La forte médiatisation dont a bénéficié Amazon pour l'ouverture, au second semestre 2013, d'un centre logistique de 90 000 m2 dans le Nord-Pas-de-Calais, près de Douai, et surtout pour la création envisagée de 2 500 emplois en pics d'activité, a un goût amer pour les libraires. Comme ils l'avaient fait en juin, lorsque le site de commerce en ligne avait officialisé son implantation en Bourgogne (1), ils dénoncent la manipulation des chiffres en pointant la précarité d'un grand nombre de postes. "Qu'on arrête de nous faire croire que les emplois sont générés par les sites de vente en ligne et qu'on a besoin d'eux, s'insurge Guillaume Husson, délégué général du Syndicat de la libraire française (SLF).

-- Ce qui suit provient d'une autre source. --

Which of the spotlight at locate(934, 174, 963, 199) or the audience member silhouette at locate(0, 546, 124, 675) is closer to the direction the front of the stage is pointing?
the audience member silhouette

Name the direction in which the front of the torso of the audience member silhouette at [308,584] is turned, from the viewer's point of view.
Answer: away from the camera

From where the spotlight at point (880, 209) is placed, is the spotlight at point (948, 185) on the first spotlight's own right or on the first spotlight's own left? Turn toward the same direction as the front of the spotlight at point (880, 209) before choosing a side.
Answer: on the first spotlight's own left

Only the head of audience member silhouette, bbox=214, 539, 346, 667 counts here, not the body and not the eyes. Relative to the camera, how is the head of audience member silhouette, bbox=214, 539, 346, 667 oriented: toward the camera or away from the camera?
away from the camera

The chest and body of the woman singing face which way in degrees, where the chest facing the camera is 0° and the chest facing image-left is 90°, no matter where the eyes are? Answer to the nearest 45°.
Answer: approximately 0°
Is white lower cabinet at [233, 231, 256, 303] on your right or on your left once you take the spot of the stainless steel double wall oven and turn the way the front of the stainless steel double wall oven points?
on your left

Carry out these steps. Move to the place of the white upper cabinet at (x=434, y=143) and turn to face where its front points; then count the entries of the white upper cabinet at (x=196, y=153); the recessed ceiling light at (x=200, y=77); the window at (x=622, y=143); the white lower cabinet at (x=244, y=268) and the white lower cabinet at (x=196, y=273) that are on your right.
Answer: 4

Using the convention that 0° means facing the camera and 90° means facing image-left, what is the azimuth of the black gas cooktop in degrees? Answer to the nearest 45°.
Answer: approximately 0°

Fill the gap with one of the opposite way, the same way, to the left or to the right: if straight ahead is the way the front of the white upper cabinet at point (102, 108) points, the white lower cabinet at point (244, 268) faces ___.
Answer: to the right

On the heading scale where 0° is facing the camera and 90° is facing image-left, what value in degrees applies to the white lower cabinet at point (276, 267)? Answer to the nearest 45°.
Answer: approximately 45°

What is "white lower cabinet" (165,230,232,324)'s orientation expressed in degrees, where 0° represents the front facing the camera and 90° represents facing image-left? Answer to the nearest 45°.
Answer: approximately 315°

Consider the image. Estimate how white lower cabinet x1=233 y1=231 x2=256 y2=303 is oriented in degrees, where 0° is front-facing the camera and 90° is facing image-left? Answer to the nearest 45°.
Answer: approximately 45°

Le commerce physique est bien plus contributeur d'emplois." Surtout, les libraires dénoncent le comportement de leur principal concurrent, qui doit au fisc français 198 millions d'euros d'arriérés d'impôts, s'étonnant des différences de régime applicables aux uns et aux autres. "Il est frappant de constater qu'au moment où de grands groupes internationaux, comme Amazon, Google et Starbucks, développent des stratégies d'évasion fiscale, des commerces, déjà fragiles, comme les librairies, voient leur fiscalité s'alourdir dangereusement, observe Guillaume Husson. Nombre d'adhérents au SLF sont confrontés à des augmentations de leur contribution foncière, due au titre de la CET, pouvant aller jusqu'au quintuple de leur montant habituel. Pour certains, c'est l'équivalent de leur résultat qui est en jeu !"

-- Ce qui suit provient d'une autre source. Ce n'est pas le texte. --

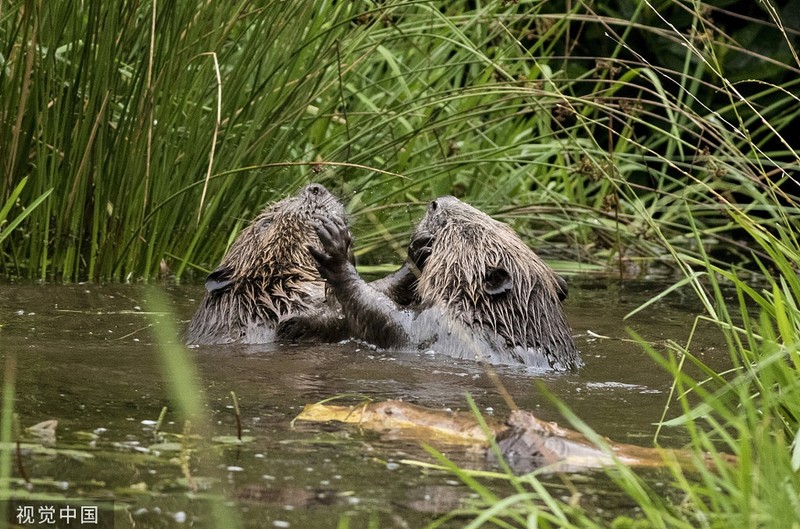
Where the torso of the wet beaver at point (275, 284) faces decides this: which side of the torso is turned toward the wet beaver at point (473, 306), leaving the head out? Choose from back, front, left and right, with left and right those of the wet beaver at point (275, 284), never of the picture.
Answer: front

Des subventions mises en cause
Dans ce contexte, les libraires s'interrogent sur le bien-fondé des aides publiques octroyées à Amazon lors de ses implantations. Alors que le géant américain devrait toucher dès cette année plus d'un million d'euros de subventions pour la création de 250 emplois en Bourgogne, des rendez-vous sont déjà programmés avec le conseil régional du Nord-Pas-de-Calais afin de négocier le montant de nouvelles aides pour la création de CDI dans la région.

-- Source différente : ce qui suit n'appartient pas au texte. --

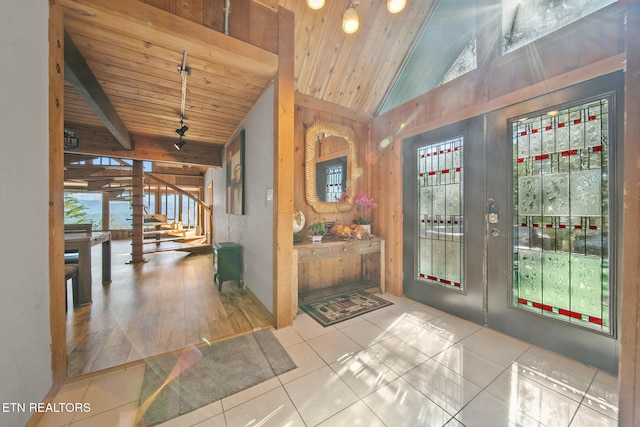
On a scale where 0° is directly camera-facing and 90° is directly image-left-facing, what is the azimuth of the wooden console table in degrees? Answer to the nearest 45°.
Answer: approximately 315°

Face à une telle situation, le SLF réfléchit à de possibles actions, notamment de communication. En Grande-Bretagne, où Amazon est aussi accusé d'évasion fiscale, les libraires indépendants ont décidé, sous l'impulsion de la Booksellers Association, d'en appeler à la conscience civique des consommateurs en placardant sur leurs vitrines des affiches avec la mention "Can pay do pay ! We pay our taxes" (Vous pouvez payez, payez ! Nous, nous payons nos impôts).
(1) Voir LH 916 du 29.6.2012, p. 61.